(Rows from a dataset)

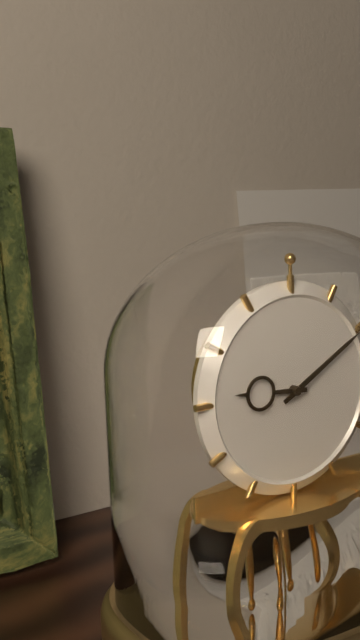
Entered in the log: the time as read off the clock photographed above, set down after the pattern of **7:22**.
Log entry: **9:10**
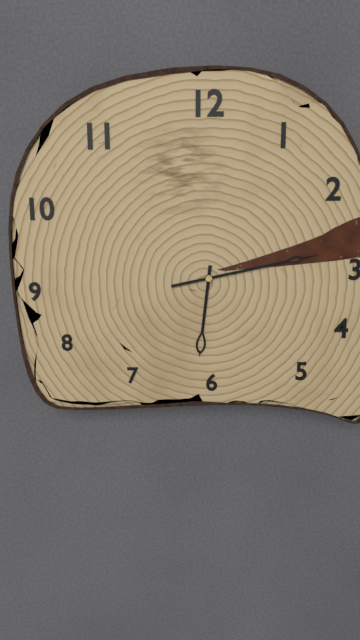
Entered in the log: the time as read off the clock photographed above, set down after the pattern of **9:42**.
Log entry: **6:13**
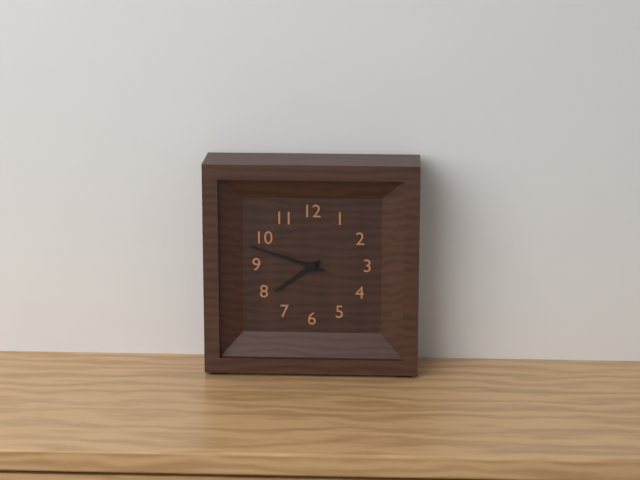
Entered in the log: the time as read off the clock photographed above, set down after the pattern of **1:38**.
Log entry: **7:48**
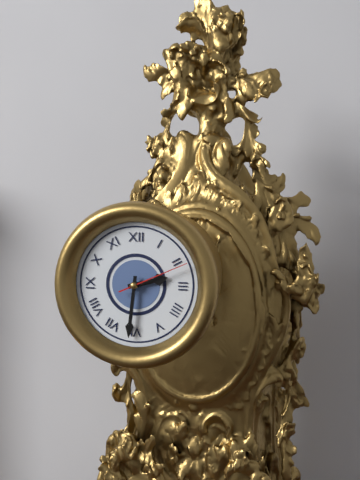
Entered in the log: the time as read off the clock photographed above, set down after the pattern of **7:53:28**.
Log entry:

→ **Task to complete**
Copy out every line of the listing above word for word, leaving out the pictures.

→ **Full output**
Entered in the log: the time as read off the clock photographed above, set down after the pattern of **7:22**.
Log entry: **9:10**
Entered in the log: the time as read off the clock photographed above, set down after the pattern of **9:42**.
Log entry: **6:13**
Entered in the log: the time as read off the clock photographed above, set down after the pattern of **1:38**.
Log entry: **7:48**
Entered in the log: the time as read off the clock photographed above, set down after the pattern of **7:53:28**.
Log entry:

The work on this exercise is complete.